|More mortgage hunters visited originator shops in anticipation of rates jumping to the highest level in almost a year.
The 30-year fixed-rate mortgage averaged 6.74%, soaring 21 basis points from its level a week earlier, Freddie Mac’s latest survey of mortgage-lending companies, thrifts and commercial banks showed. The average is also higher than 6.63% at this time a year ago.
The 30-year’s largest upward movement in over three years paralleled rising yields on Treasury securities, “as concerns about inflation pressures and continuing strength of consumer and business spending have dimmed hopes for an interest rate cut,” Freddie Chief Economist Frank Nothaft said in an announcement.

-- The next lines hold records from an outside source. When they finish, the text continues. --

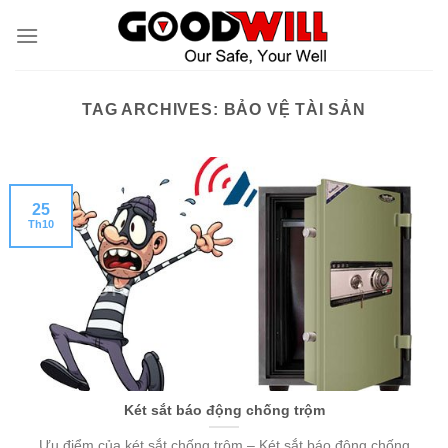
Skip
to
content
TAG ARCHIVES:
BẢO VỆ TÀI SẢN
25
Th10
Két sắt báo động chống trộm
Ưu điểm của két sắt chống trộm – Két sắt báo động chống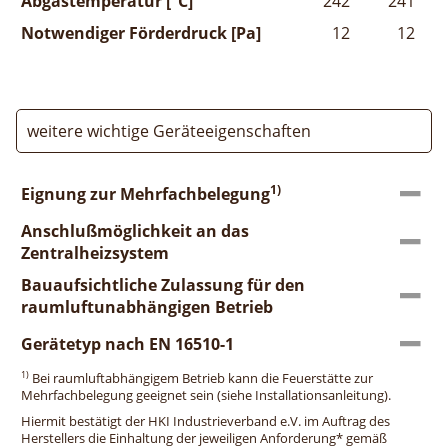
Abgastemperatur [°C]
242
241
Notwendiger Förderdruck [Pa]
12
12
weitere wichtige Geräteeigenschaften
1)
Eignung zur Mehrfachbelegung
Anschlußmöglichkeit an das
Zentralheizsystem
Bauaufsichtliche Zulassung für den
raumluftunabhängigen Betrieb
Gerätetyp nach EN 16510-1
1)
Bei raumluftabhängigem Betrieb kann die Feuerstätte zur
Mehrfachbelegung geeignet sein (siehe Installationsanleitung).
Hiermit bestätigt der HKI Industrieverband e.V. im Auftrag des
Herstellers die Einhaltung der jeweiligen Anforderung* gemäß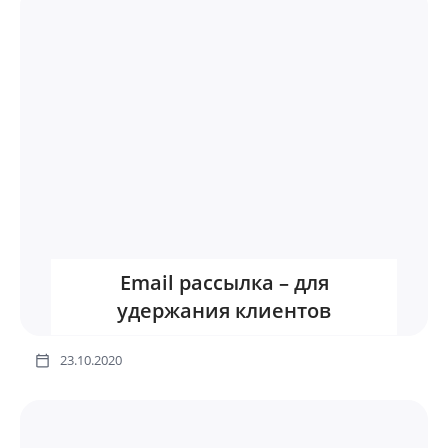
Email рассылка – для
удержания клиентов
23.10.2020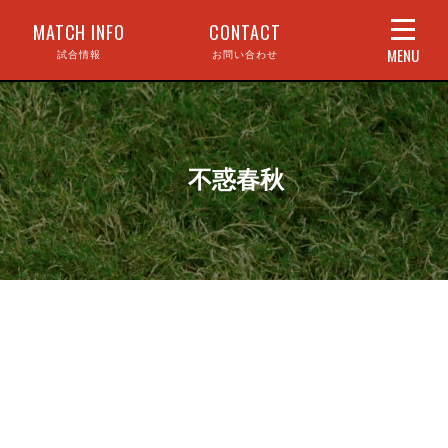
MATCH INFO
CONTACT
MENU
試合情報
お問い合わせ
不惑春秋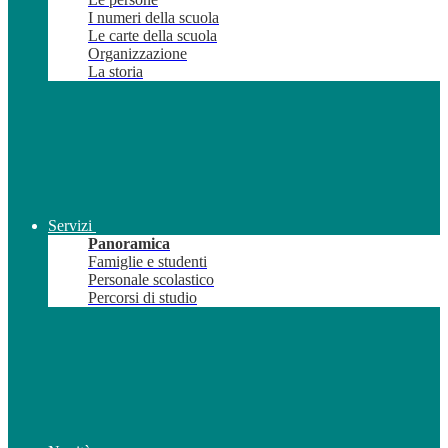
I numeri della scuola
Le carte della scuola
Organizzazione
La storia
Servizi
Panoramica
Famiglie e studenti
Personale scolastico
Percorsi di studio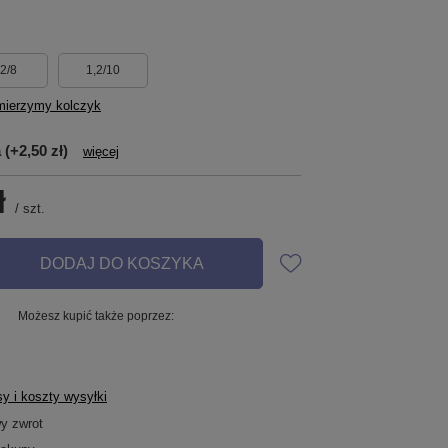
,2/8
1,2/10
mierzymy kolczyk
a
(+2,50 zł)
więcej
ł
/
szt.
DODAJ DO KOSZYKA
Możesz kupić także poprzez:
y i koszty wysyłki
wy zwrot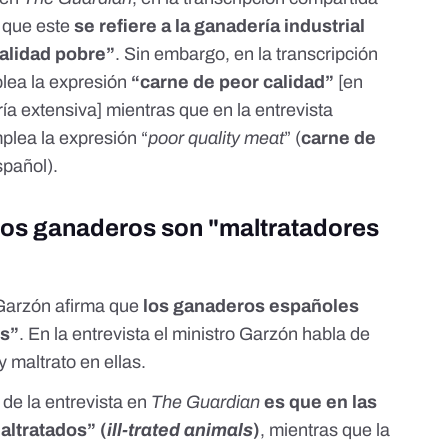
r que este
se refiere a la ganadería industrial
calidad pobre”
. Sin embargo, en la
transcripción
lea la expresión
“carne de peor calidad”
[en
a extensiva] mientras que en la entrevista
plea la expresión “
poor quality meat
” (
carne de
español).
los ganaderos son "maltratadores
Garzón afirma que
los ganaderos españoles
es”
. En la entrevista el ministro Garzón habla de
 maltrato en ellas.
 de la entrevista en
The Guardian
es que en las
ltratados” (
ill-trated animals
)
, mientras que la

The yield on the benchmark 10-year Treasury, which gyrated up and down this week, closed today at 5.21%, soaring from 5.07% a week earlier.
More than 40% of the 100 mortgage industry “experts” surveyed by Bankrate.com expect rates to rise over the next 35 to 45 days, while another 42% see no changes.
While both the 30-year fixed and the 1-year ARM are currently at the highest levels since late July 2006, Freddie’s latest outlook has the respective averages at 6.5% and 5.5% throughout the second half of the year.
The 15-year averaged 6.43%, also 21 BPS higher than last week, according to the survey.
The upturns were not as large for adjustable-rate mortgages.
The 5-year Treasury-indexed hybrid ARM reportedly moved up 13 BPS from a week earlier to 6.37%, and the 1-year Treasury-indexed ARM increased 10 BPS to 5.75% even though Federal Reserve data showed the 1-year T-bill itself was 4.98% yesterday, 2 BPS higher than a week earlier.
ARMs accounted for 19% of applications reported Wednesday in the Mortgage Bankers Association’s weekly survey.
Mortgage originators completed 6.6% more applications for the week ending June 8 due to a 6% increase in refinance requests and 7% upturn in purchase money demand,
The share of refinance applications was unchanged from the previous week at 38 percent, MBA said.
However, refinance requests may gain ground as tightening of underwriting guidelines sparked a shift toward more secure mortgages in the first quarter, according to the latest U.S. Mortgage Payment Index by Susan M. Wachter, professor of real estate and finance at the University of Pennsylvania’s Wharton School.
In January, more than 60 percent of all new mortgages were prime. Furthermore, 89 percent of borrowers with 1-year ARMs refinanced into long-term loans in the first quarter and loans with private mortgage insurance spiked — more than 55 percent — in March over February, the index reportedly showed.
“There are still a number of people with bad credit stuck in expensive subprime or risky exotic and piggyback mortgages, which could result in dramatically rising payments at best and foreclosure at worst,” Wachter said in an announcement.
But, the “bottom line is that the mortgage market is self-correcting — consumers are turning away from exotic loans and towards more secure options,” she added.